In the episode’s final stretch, Michonne passes herself off to the CRM as a meek and lonely survivor named “Dana” in a job interview setting. Gurira’s performance is fascinating in this scene when you compare the faux sweet Dana act to Michonne’s even temper at the top of the episode. After she answers their questions and the CRM gives her a worker’s uniform, she snoops around the Philadelphia-adjacent military base. Then, when the moment’s right, Rick nudges her and the two sneak into a garage. They kiss and talk and kiss some more. He tells her he’s going to pass her notes. (What are they, twelve?! Amazing.) They also talk about how the CRM is committing genocide.
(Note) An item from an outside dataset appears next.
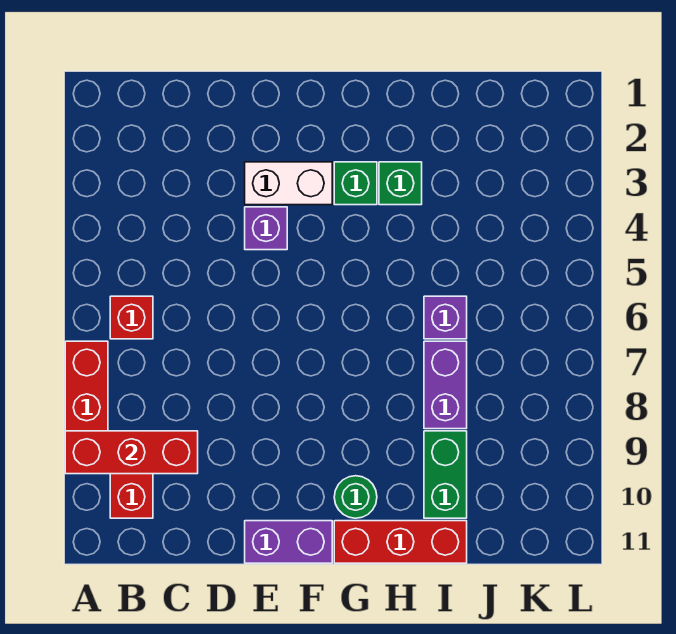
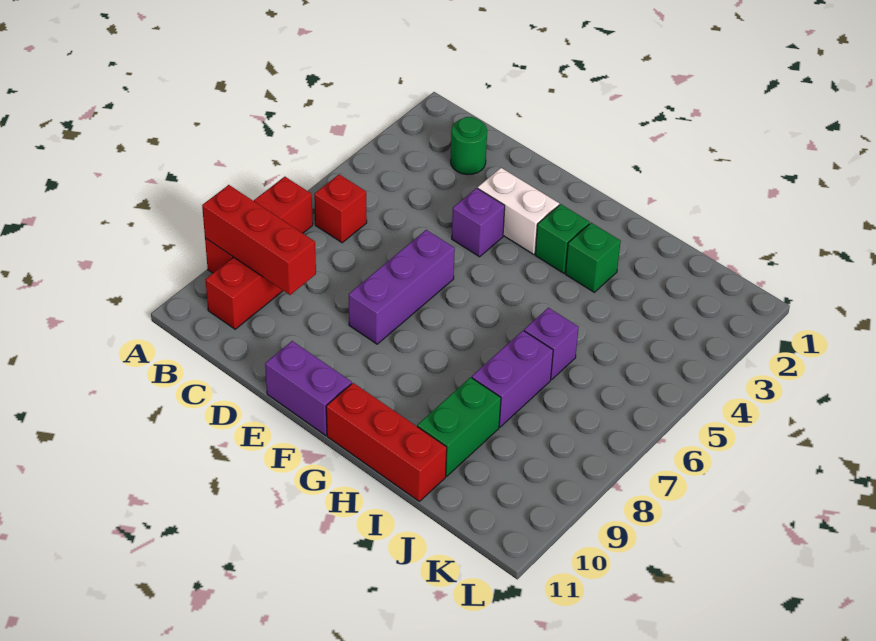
none -> purple brick E6:E8 level 1
green round brick G10 level 1 -> green round brick C2 level 1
Rick says they can’t stop them; The CRM isn’t like the cults that Rick and Michonne faced on The Walking Dead. They have numbers and resources well beyond any other community. Rick and Michonne’s priority has to be getting home to Virginia.
What Michonne doesn’t tell Rick is that they have a son together. RJ, short for Rick Junior, was born after Rick vanished. She decides to wait. I’m not a big fan of withholding-information-as-plot, especially with couples, but this is a wise choice. You can’t convince me that Rick would act rationally. He would get them both killed trying to bust out of the CRM, guns blazing and doing his best rendition of “Yorktown” from Hamilton. Even if he did play it cool, it’s safer for RJ if only Michonne knows he exists.
Especially because Michonne herself is not as safe as she thinks — someone at the CRM knows she’s not Dana. Someone we almost forgot about: Anne (Pollyanna McIntosh), a.k.a. Jadis, a.k.a. the one who got Rick into this mess by Blue skidoo-ing him away in a helicopter. Anne knows who Michonne is. The former art teacher/junkyard cult leader/bob enthusiast shows up at Rick’s apartment in the episode’s final scene, remarks on how Rick and Michonne miraculously managed to “bump into each other,” and asks him, point blank, what the fuck he’s doing. She threatens to kill everyone they love if the two escape. Since the CRM has the ability to bomb Alexandria, that’s a big threat. She also alludes to them having had an agreement. “Let’s continue to keep certain things between you and me,” she says. Michonne’s arrival, she says later, “doesn’t fall under our longstanding deal.” What deal? This is news to me!
• When I pulled up a map to try and figure out where the fictional shipyard might be in New Jersey, I realized that I misspoke last week. I said that Rick Grimes was in Pennsylvania due to his proximity to the CRM community in Philly. Technically, he is stationed across the Delaware River, which is over the New Jersey state line. I’m good at reading maps when one is in front of me but bad at geography and retaining cartographic information. I apologize to the Garden State for the error.
• Shakespeare in the Park reunion! Matthew August Jeffers was in Richard III with none other than Danai Gurira in the titular role, which you can watch on PBS’s Great Performances.
• Sam Ewing’s rambling score is really lovely in this episode.
• Michonne calls for “Shoto” on her radio. That’s her nickname/call sign for Judith Grimes, who calls her “Daito” back on The Walking Dead. The words mean “short sword” and “long sword” in Japanese. Cute!
• It’s a good thing that Michonne is out of radio range because if my TWD timeline math is correct, Judith and RJ may not even be in Alexandria right now. I believe this is around season 11, when they’re living with their Uncle Daryl in a community called the Commonwealth, which I think is in Ohio.